Abstract
To understand within-person psychological processes, one may fit VAR(1) models (or continuous-time variants thereof) to multivariate time series and display the VAR(1) coefficients as a network. This approach has two major problems. First, the contemporaneous correlations between the variables will frequently be substantial, yielding multicollinearity issues. In addition, the shared effects of the variables are not included in the network. Consequently, VAR(1) networks can be hard to interpret. Second, crossvalidation results show that the highly parametrized VAR(1) model is prone to overfitting. In this article, we compare the pros and cons of two potential solutions to both problems. The first is to impose a lasso penalty on the VAR(1) coefficients, setting some of them to zero. The second, which has not yet been pursued in psychological network analysis, uses principal component VAR(1) (termed PC-VAR(1)). In this approach, the variables are first reduced to a few principal components, which are rotated toward simple structure; then VAR(1) analysis (or a continuous-time analog) is applied to the rotated components. Reanalyzing the data of a single participant of the COGITO study, we show that PC-VAR(1) has the better predictive performance and that networks based on PC-VAR(1) clearly represent both the lagged and the contemporaneous variable relations.
Notes
1 In Bulteel, Tuerlinckx, Brose and Ceulemans (Citation2016b), we propose the use of relative importance metrics as a solution to include shared effects. As it does not resolve the other problems identified here, we do not consider this approach in this article.

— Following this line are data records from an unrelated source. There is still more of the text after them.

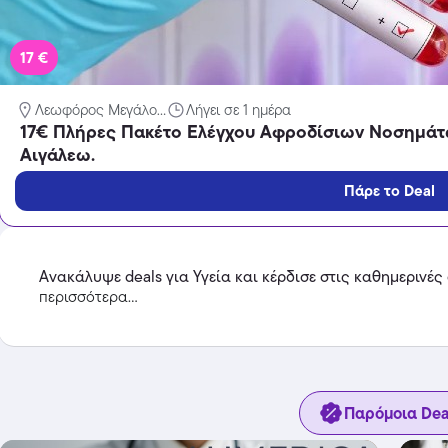
17 €
Λεωφόρος Μεγάλο...
Λήγει σε 1 ημέρα
Temu
17€ Πλήρες Πακέτο Ελέγχου Αφροδίσιων Νοσημάτ
Extra -40% Έκπτωση σε όλα τα
Αιγάλεω.
προϊόντα, με τη χρήση του
κωδικού
Πάρε το Deal
Featured
Ανακάλυψε deals για Υγεία και κέρδισε στις καθημερινές
περισσότερα...
Παρόμοια Dea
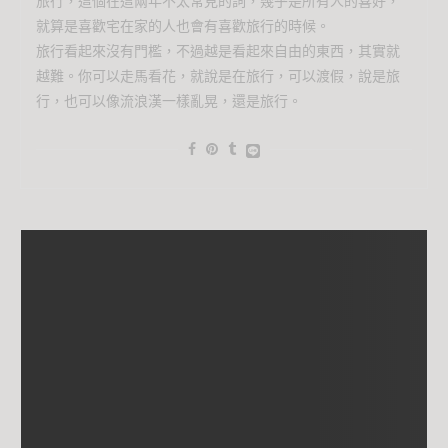
旅行，這個在這兩年不太常見的詞，幾乎是所有人的喜好，
就算是喜歡宅在家的人也會有喜歡旅行的時候。
旅行看起來沒有門檻，不過越是看起來自由的東西，其實就
越難。你可以走馬看花，就說是在旅行，可以渡假，說是旅
行，也可以像流浪漢一樣亂晃，還是旅行。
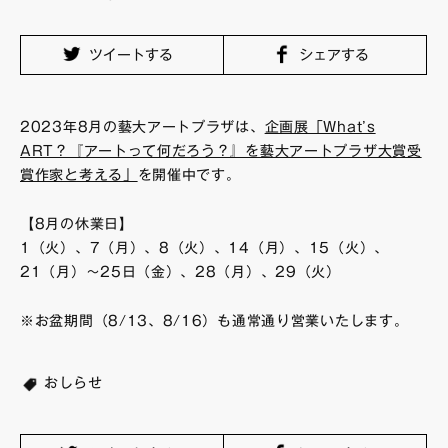
FAQ・お問い合わせ
ツイートする
シェアする
2023年8月の藝大アートプラザは、
企画展「What’s
ART？『アートって何だろう？』を藝大アートプラザ大賞受
賞作家と考える」
を開催中です。
【8月の休業日】
1（火）、7（月）、8（火）、14（月）、15（火）、
21（月）～25日（金）、28（月）、29（火）
※お盆期間（8/13、8/16）も通常通り営業いたします。
おしらせ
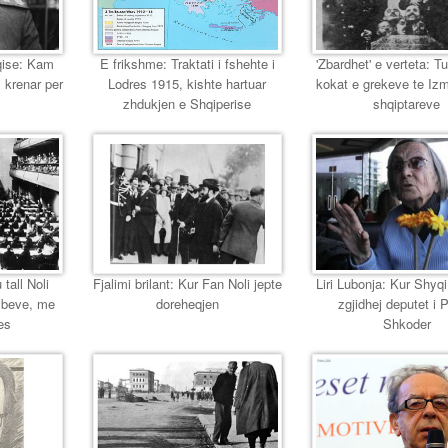
eqise: Kam
E frikshme: Traktati i fshehte i
'Zbardhet' e verteta: T
 krenar per
Lodres 1915, kishte hartuar
kokat e grekeve te Izmir
zhdukjen e Shqiperise
shqiptareve
 tall Noli
Fjalimi brilant: Kur Fan Noli jepte
Liri Lubonja: Kur Shyqi,
mbeve, me
doreheqjen
zgjidhej deputet i 
es
Shkoder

2 Similar graphs are drawn to visualize structural equation models although they are based on other conventions. In particular, manifest variables are displayed as squares, and latent variables as circles. Covariances and residuals are drawn as double-headed arrows and directed relations as single-headed arrows.
3 Similar graphs are drawn to visualize structural equation models although based on other conventions. In particular, manifest variables are displayed as squares, and latent variables as circles. Covariances and residuals are drawn as double-headed arrows, and directed relations as single-headed arrows.
4 A lag length selection analysis (Brandt & Williams, Citation2007) was performed by means of the Bayesian information criterion (BIC; Schwarz, Citation1978). The information criterion was computed using the R package vars (Pfaff, Citation2008). For a VAR model of order 1, the BIC value was minimized (i.e., the values for a number of lags ranging up to 3 are –2.45, 6.03, and 12.08, respectively). The conclusions are the same after standardizing the data.
5 We also applied EPFA to the three presented data sets. Results can be requested from the first author.